It is worth knowing whether or not you are already compromised. By submitting your email address to Troy Hunt's Haveibeenpwned search engine, you can see whether or not any accounts linked to your email addresses have been caught up in data breaches and whether or not your account information has been found in public paste documents online, which may have been sold or leaked to the public.
If any of your accounts have been compromised or even if it has been a while since you've changed your credentials, you should certainly at least take the time to secure the most important ones with a fresh set.
Password lockers such as LastPass can take the stress out of remembering long, complex passwords, and you should make sure that at the least, none of your main accounts -- such as email services, Amazon, and social networks -- are using repeat phrases.
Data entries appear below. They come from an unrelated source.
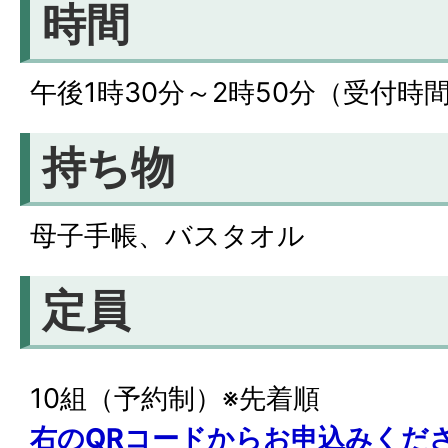
時間
午後1時30分～2時50分（受付時間
持ち物
母子手帳、バスタオル
定員
10組（予約制）※先着順
右のQRコードからお申込みくだ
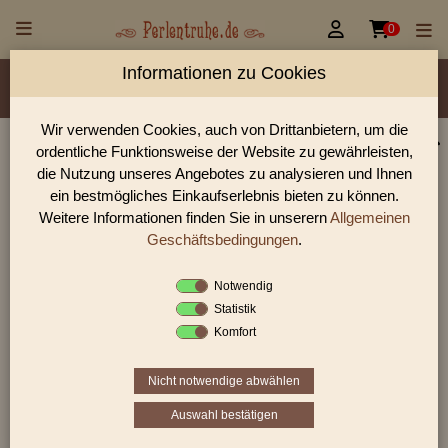


0
Informationen zu Cookies
Material/Glassorte
Sorte/Form
Farbe
Veredelung
Größen
Lochdurchmesser
Wir verwenden Cookies, auch von Drittanbietern, um die
ordentliche Funktionsweise der Website zu gewährleisten,
Perlen Shop für facettierte Glasperlen facettiert opak
die Nutzung unseres Angebotes zu analysieren und Ihnen
Linsen/Scheiben
ein bestmögliches Einkaufserlebnis bieten zu können.
Weitere Informationen finden Sie in unserern
Allgemeinen
In unserem Perlen Shop finden sie zahlreich facettierte
Glasperlen facettiert opak Linsen/Scheiben und viele weiter
Geschäftsbedingungen
.
Glasperlen.
Notwendig
Statistik
Komfort
Sie befinden sich in folgender Kategorie:
facettierte Glasperlen
|
facettiert
opak
|
Linsen/Scheiben
Nicht notwendige abwählen
Auswahl bestätigen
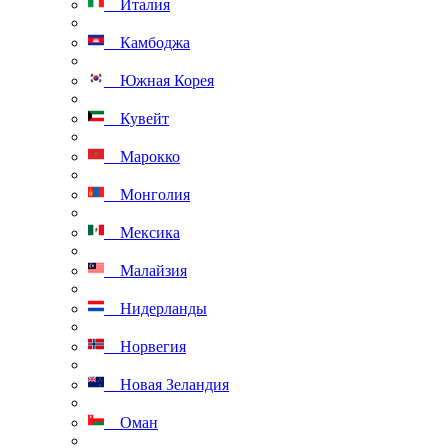
Италия
Камбоджа
Южная Корея
Кувейт
Марокко
Монголия
Мексика
Малайзия
Нидерланды
Норвегия
Новая Зеландия
Оман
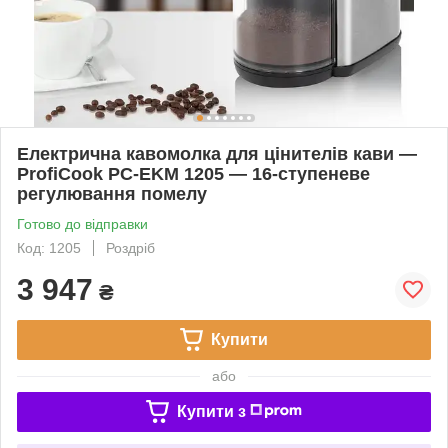
Електрична кавомолка для цінителів кави —
ProfiCook PC-EKM 1205 — 16-ступеневе
регулювання помелу
Готово до відправки
Код: 1205
Роздріб
3 947
₴
Купити
або
Купити з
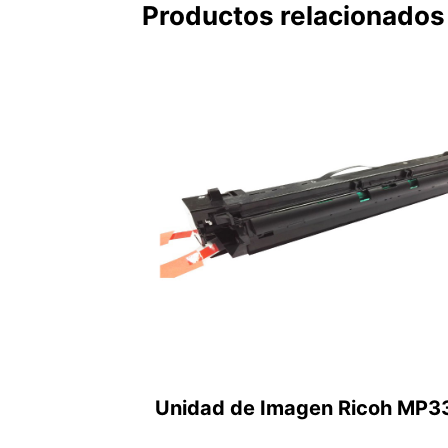
Productos relacionados
Unidad de Imagen Ricoh MP3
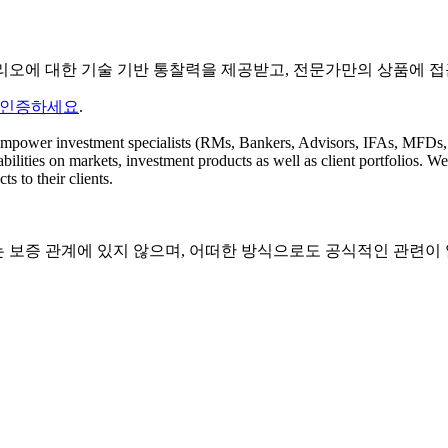
트폴리오에 대한 기술 기반 통찰력을 제공받고, 전문가만의 상품에 
 인증하세요
.
mpower investment specialists (RMs, Bankers, Advisors, IFAs, MFDs, RIA
ilities on markets, investment products as well as client portfolios. We
ts to their clients.
계, 승인 또는 보증 관계에 있지 않으며, 어떠한 방식으로도 공식적인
If one is compromised, that could mean the rest of them are, too.
It may be a hassle, but introducing two-factor verification on your most frequently used accounts is worthwhile. 2FA will send a code to your mobile device when login attempts are made, which adds an additional layer of security for attackers to crack.
The system, now available on major services including Google's Gmail, Facebook, Twitter, and PayPal, takes a little time to implement but can be very important in protecting your privacy. Yubikey is also an option if you would like to harden your credentials through hardware.
Enable 2FA for:
The EFF's HTTPS Everywhere is a browser extension for the Firefox, Opera, and Chrome web browsers. It takes no more than a few seconds to download, and once installed, will encrypt communication between yourself and major websites that have not yet introduced encryption by default.
By keeping these channels secure, cyberattackers will have a harder time spying on you and conducting attacks which could redirect you to fake websites.
It might seem a simple thing, but placing some kind of lock -- whether a PIN code or biometric fingerprint -- on your mobile devices can improve your privacy not only by preventing casual access, but giving you time to change your passwords and details for online accounts in the case of theft.
Try to stay away from easy codes such as "1234" and finger patterns that can be worked out quickly, if possible.
On most mobile devices there will be a 'location tracking' or 'GPS' option displayed in settings menus. While some apps including mapping technologies and weather updates, need this geolocation data to run properly, whenever you do not have need of it -- turn it off. There is no need for your mobile device to track your location unless absolutely necessary and it takes mere seconds to turn off the service.
Whether you are using a Windows PC, Mac, or Android smartphone, automatic updates are crucial to protecting your privacy. These over-the-air (OTA) updates will often contain security fixes for vulnerabilities which attackers can exploit to compromise your device, and so it is worth keeping them on to keep yourself as protected as possible.
If you haven't changed the default settings, you don't need to do anything.
While Internet browsers will often pick up suspicious files and malicious websites, by occasionally using a malware scanner, you can make sure that no malicious code such as spyware, adware, and more problematic Trojans, worms, and viruses are lurking on your system and potentially compromising everything you do.
Recommendations for free, lightweight software: Malwarebytes | AVG | Panda
If you want to keep your content for friends' eyes only and want to block and keep others from viewing pictures, images, and videos, as well as stay off search engines, it is worth taking a few minutes to make sure your social network privacy settings are as you want them.
You can change settings including profile visibility, hiding messages, share content with specific groups of people and take control of others linking you to their content.
If you have some additional time to spare, you can also take the time to set up a secondary email address. When signing up for online services, you are sometimes asked to receive third-party information and will be added to subscriber lists. To help keep your inbox clear, it may be worth setting up a free account to keep these message volumes under control.
For a more extensive privacy boost, it may also be worth the time to setup an email address left wholly unconnected with you purely for accounts which need your financial information, such as Amazon, delivery services, and online banking. That way, should your main email account become compromised, you are keeping the financial keys away.